CARP is fundamentally a network protocol, and we could easily disable it should there be any issues, or choose some other facility. haproxy could be replaced by nginx which we already use today for slightly different functionality. zfs provides an incredible filesystem, available within jails and to the core operating system, as a solid and reliable platform for our services and your data. Logging, monitoring, and upgrades are all done using the same decoupled tools using well-known UNIX standards in place for decades — and there’s nothing wrong with preserving that simplicity where it suits us.

Elixir and Phoenix

Since almost the beginning of iwantmyname, the programming language Erlang/OTP has been at the heart of things. It’s the programming language that Apache CouchDB is developed in, as well as RabbitMQ, our message broker, and our core search application is also written in Erlang. It’s robustness has shown time and time again as it transparently deals with issues such as transient connection failures to our API partners, and has generally required significantly less maintenance effort than our other services. As a concurrent functional language with soft-real time characteristics, it is ideally suited to building websites and services that make heavy use of asynchronous internal and external APIs.

Our front-end app, written in Perl’s Catalyst framework, was leading edge when we first started using it, but it’s become more and more of a hindrance in evolving to a more robust, mobile first, system. Perl’s forking worker model means that we use a significant amount of RAM across our infrastructure, just to ensure we can handle what is definitely not “web scale” user and network load.

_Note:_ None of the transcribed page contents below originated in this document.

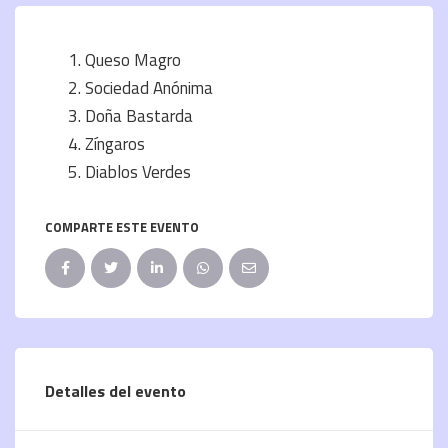
Queso Magro
Sociedad Anónima
Doña Bastarda
Zíngaros
Diablos Verdes
COMPARTE ESTE EVENTO
Detalles del evento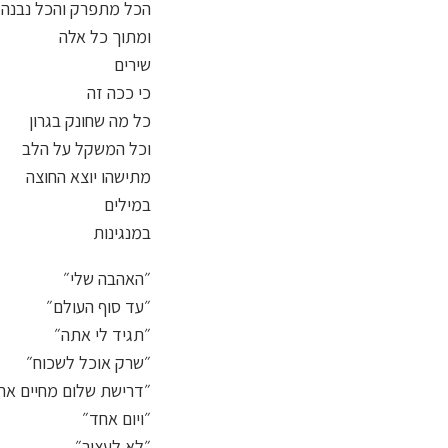
הכל מתפרק והכל נבנה
ומתוך כל אלה
שירים
כי ככה זה
כל מה שחונק בגרון
וכל המשקל על הלב
מתישהו יוצא החוצה
במילים
במנגינות
״האהבה שלי״
״עד סוף העולם״
״תגיד לי אתה״
״שרק אוכל לשכוח״
״דרישת שלום מחיים אח
״ויום אחד״
״לא לעצור״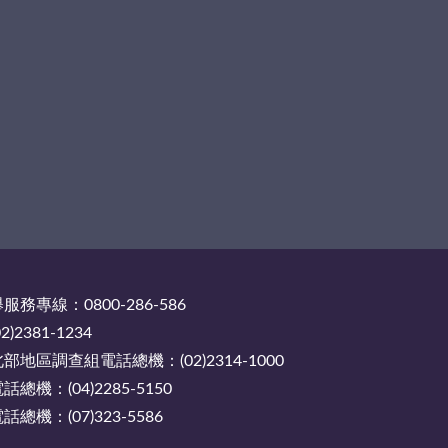
務專線：0800-286-586
2381-1234
地區調查組電話總機：(02)2314-1000
機：(04)2285-5150
機：(07)323-5586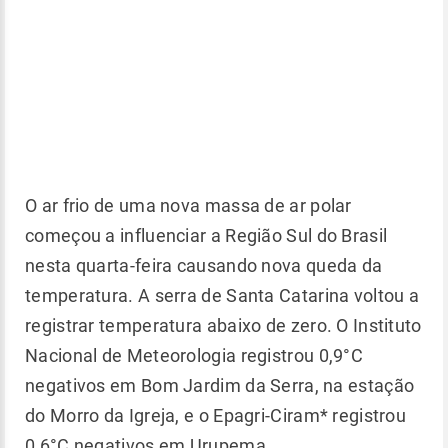
O ar frio de uma nova massa de ar polar
começou a influenciar a Região Sul do Brasil
nesta quarta-feira causando nova queda da
temperatura. A serra de Santa Catarina voltou a
registrar temperatura abaixo de zero. O Instituto
Nacional de Meteorologia registrou 0,9°C
negativos em Bom Jardim da Serra, na estação
do Morro da Igreja, e o Epagri-Ciram* registrou
0,6°C negativos em Urupema.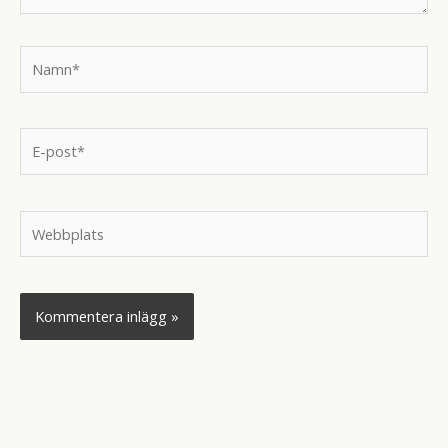
Namn*
E-
post*
Webbplats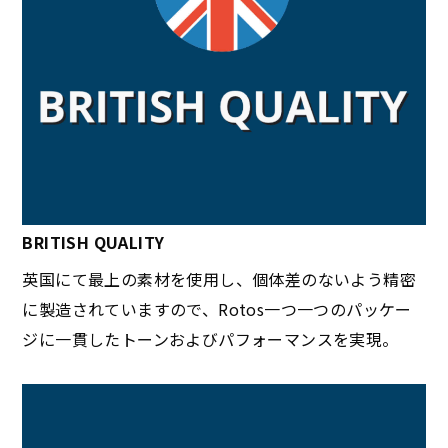
BRITISH QUALITY
英国にて最上の素材を使用し、個体差のないよう精密
に製造されていますので、Rotos一つ一つのパッケー
ジに一貫したトーンおよびパフォーマンスを実現。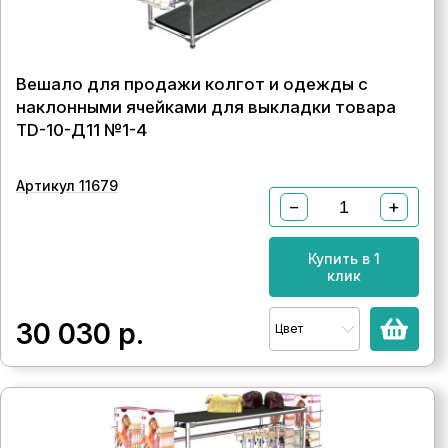
Вешало для продажи колгот и одежды с
наклонными ячейками для выкладки товара
TD-10-Д11 №1-4
Артикул 11679
−
+
Купить в 1
клик
30 030
р.
Цвет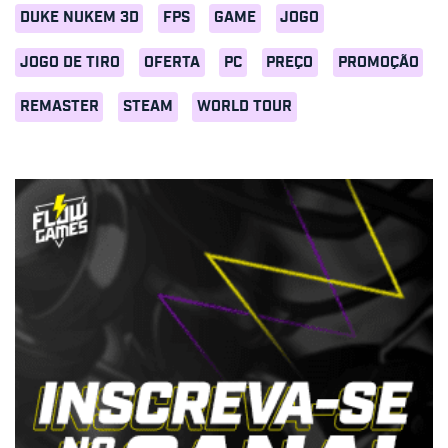
DUKE NUKEM 3D
FPS
GAME
JOGO
JOGO DE TIRO
OFERTA
PC
PREÇO
PROMOÇÃO
REMASTER
STEAM
WORLD TOUR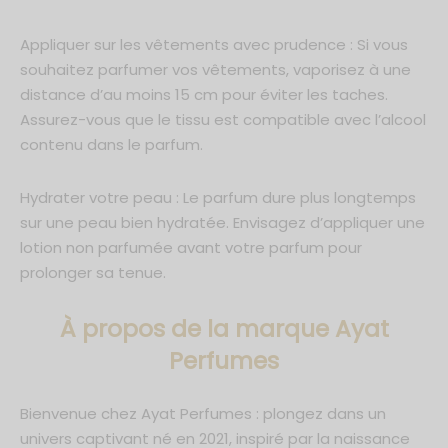
Appliquer sur les vêtements avec prudence : Si vous
souhaitez parfumer vos vêtements, vaporisez à une
distance d’au moins 15 cm pour éviter les taches.
Assurez-vous que le tissu est compatible avec l’alcool
contenu dans le parfum.
Hydrater votre peau : Le parfum dure plus longtemps
sur une peau bien hydratée. Envisagez d’appliquer une
lotion non parfumée avant votre parfum pour
prolonger sa tenue.
À propos de la marque Ayat
Perfumes
Bienvenue chez Ayat Perfumes : plongez dans un
univers captivant né en 2021, inspiré par la naissance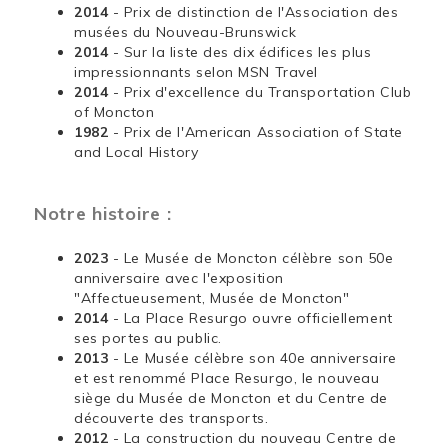
2014
- Prix de distinction de l'Association des
musées du Nouveau-Brunswick
2014
- Sur la liste des dix édifices les plus
impressionnants selon MSN Travel
2014
- Prix d'excellence du Transportation Club
of Moncton
1982
- Prix de l'American Association of State
and Local History
Notre histoire :
2023
- Le Musée de Moncton célèbre son 50e
anniversaire avec l'exposition
"Affectueusement, Musée de Moncton"
2014
- La Place Resurgo ouvre officiellement
ses portes au public.
2013
- Le Musée célèbre son 40e anniversaire
et est renommé Place Resurgo, le nouveau
siège du Musée de Moncton et du Centre de
découverte des transports.
2012
- La construction du nouveau Centre de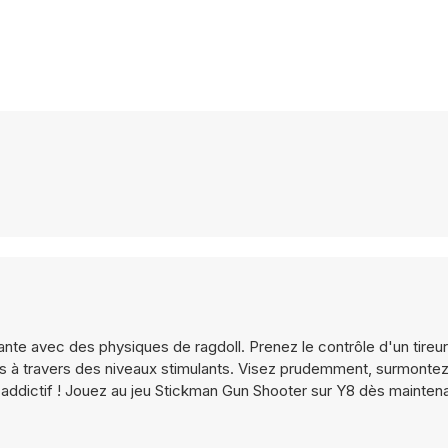
nte avec des physiques de ragdoll. Prenez le contrôle d'un tireur
nes à travers des niveaux stimulants. Visez prudemment, surmontez
 addictif ! Jouez au jeu Stickman Gun Shooter sur Y8 dès maintena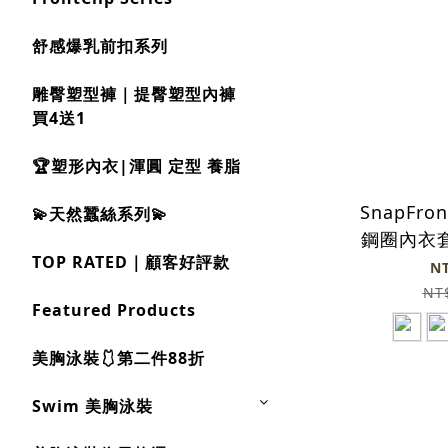
舒感爆乳前扣系列
雕臀塑型褲｜提臀塑型內褲
買4送1
🏆塑形內衣|渾圓 定型 養脂
SnapFr
💫天然蠶絲系列💫
鋼圈內衣套
TOP RATED｜顧客好評款
N
NT
Featured Products
美胸泳裝🩱第二件88折
Swim 美胸泳裝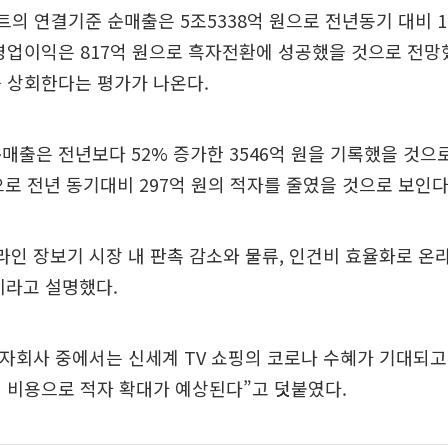
트의 연결기준 순매출은 5조5338억 원으로 전년동기 대비 
영업이익은 817억 원으로 흑자전환에 성공했을 것으로 전망
 상회한다는 평가가 나온다.
매출은 전년보다 52% 증가한 3546억 원을 기록했을 것으
으로 전년 동기대비 297억 원의 적자를 줄였을 것으로 보인다
라인 장보기 시장 내 판촉 감소와 물류, 인건비 효율화로 온
이라고 설명했다.
 자회사 중에서는 신세계 TV 쇼핑의 코로나 수혜가 기대되고
 비용으로 적자 확대가 예상된다”고 덧붙였다.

After experiencing several years of solid Erlang reliability, we picked Elixir, a new functional programming language that runs on the same Erlang VM, and the Phoenix web framework written in the same language, to upgrade and eventually replace our front end application.

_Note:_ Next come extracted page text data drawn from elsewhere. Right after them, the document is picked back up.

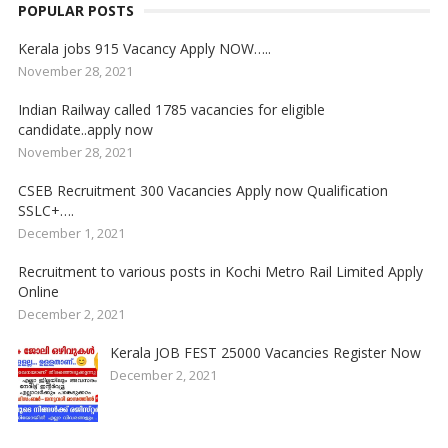
POPULAR POSTS
Kerala jobs 915 Vacancy Apply NOW…..
November 28, 2021
Indian Railway called 1785 vacancies for eligible
candidate..apply now
November 28, 2021
CSEB Recruitment 300 Vacancies Apply now Qualification
SSLC+….
December 1, 2021
Recruitment to various posts in Kochi Metro Rail Limited Apply
Online
December 2, 2021
Kerala JOB FEST 25000 Vacancies Register Now
December 2, 2021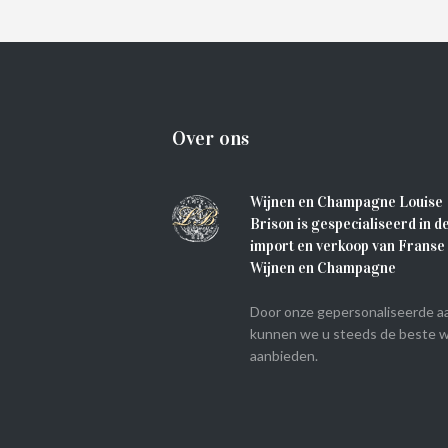
IN WINKELMAND
Over ons
Wijnen en Champagne Louise
Brison is gespecialiseerd in d
import en verkoop van Franse
Wijnen en Champagne
Door onze gepersonaliseerde a
kunnen we u steeds de beste w
aanbieden.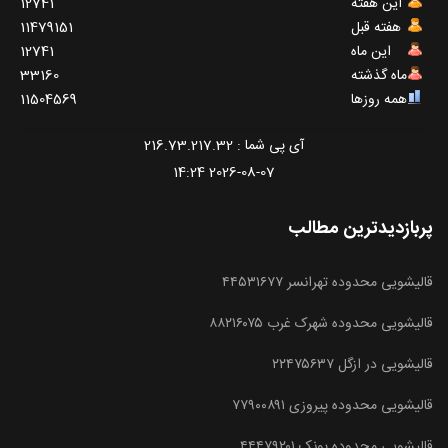
این هفته
12741
هفته قبل
11479151
این ماه
12741
ماه گذشته
33160
همه روزها
11504569
آی پی شما : 216.73.217.32
2026-08-07 14:24
پربازدیدترین مطالب
قالیشویی محدوده تهرانسر ۴۴۵۳۱۶۷۷
قالیشویی محدوده شهرک غرب ۸۸۲۱۶۰۷۵
قالیشویی در ازگل ۲۲۴۷۵۶۳۷
قالیشویی محدوده پیروزی ۷۷۹۰۰۸۹۱
قالیشویی محدوده پونک ۴۴۴۷۹۲۰۱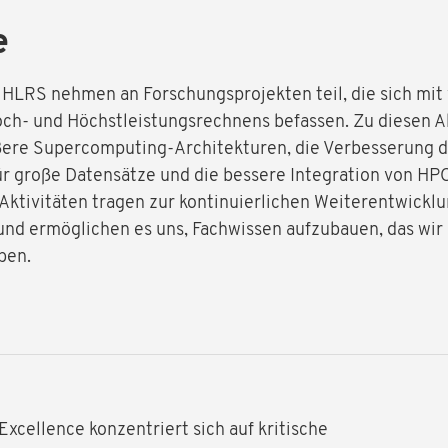
e
 HLRS nehmen an Forschungsprojekten teil, die sich mit
ch- und Höchstleistungsrechnens befassen. Zu diesen Ak
ßere Supercomputing-Architekturen, die Verbesserung d
r große Datensätze und die bessere Integration von HP
Aktivitäten tragen zur kontinuierlichen Weiterentwickl
und ermöglichen es uns, Fachwissen aufzubauen, das wir
ben.
xcellence konzentriert sich auf kritische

Erlang’s BEAM virtual machine provides Elixir, and Phoenix, with a screamingly fast robust and reliable concurrent web framework, without the memory overhead of a forking model, and able to handle many concurrent connections transparently. Both Erlang and FreeBSD are used heavily by WhatsApp, and they shot to world-wide notice when FaceBook acquired the low-staffed app.

Live Debugging

Sometimes stuff breaks in production for no apparent reason, and we need to know why — in a hurry. In recent months we have traced & debugged transient internet outages, upstream API changes, timeouts and failures, unanticipated third-party library concurrency model changes, and much much more — much pain and frustration!

Debugging in our current infrastructure is a painful process, usually involving reading all the log files, using low-level Linux tools like strace, all the while inserting print statements and re-deploying furiously while trying to understand the underlying issues from the resulting flood of information.

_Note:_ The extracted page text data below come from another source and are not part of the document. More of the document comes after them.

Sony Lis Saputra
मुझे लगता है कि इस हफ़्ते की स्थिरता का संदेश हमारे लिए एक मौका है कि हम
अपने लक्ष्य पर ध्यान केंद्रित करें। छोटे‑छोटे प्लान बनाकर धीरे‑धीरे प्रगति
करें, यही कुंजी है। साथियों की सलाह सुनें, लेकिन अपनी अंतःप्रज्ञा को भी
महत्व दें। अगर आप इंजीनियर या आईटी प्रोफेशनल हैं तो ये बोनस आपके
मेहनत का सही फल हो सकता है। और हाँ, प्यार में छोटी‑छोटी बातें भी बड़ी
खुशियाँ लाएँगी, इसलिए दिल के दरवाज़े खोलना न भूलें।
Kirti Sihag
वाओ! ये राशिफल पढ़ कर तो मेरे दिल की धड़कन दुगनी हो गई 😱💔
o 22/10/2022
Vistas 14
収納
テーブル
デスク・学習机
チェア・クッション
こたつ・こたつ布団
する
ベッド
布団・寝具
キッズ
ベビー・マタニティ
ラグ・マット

Aside from being able to roll back safely any changes using boot environments and packages, our new stack provides some incredible introspective live debugging capabilities, which makes it easier for us to deal with problems in real-time and without downtime, and most importantly without needing to change compiler settings or edit our production code on the fly. These advantages alone would be reason enough to move. The Erlang VM provides a native erlang tracing library, and the community has extended this with erlang dtrace support, and the delightful recon. FreeBSD itself supports natively DTrace, the powerhouse introspection tool first developed for Sun Solaris, and since ported to several other platforms.

We’ve dubbed this setup the “FRECK Stack” - FreeBSD, RabbitMQ, CouchDB, Kyoto Tycoon. Yes, we had some closely related abbreviations in mind, but we managed to control our childish mirth.

Looking ahead

At the end of the day, iwantmyname is a domain registrar, and when it comes to domains, a “plain old boring infrastructure” is exactly what we — and you — should want.

With FRECKS, we’re now more stable and more secure than we’ve ever been — allowing us to truly focus our brain muscles on overdue UI and UX upgrades. More changes to our iwantmyname platform are coming, but behind the scenes, it’ll hopefully be smooth sailing out front — touch wood!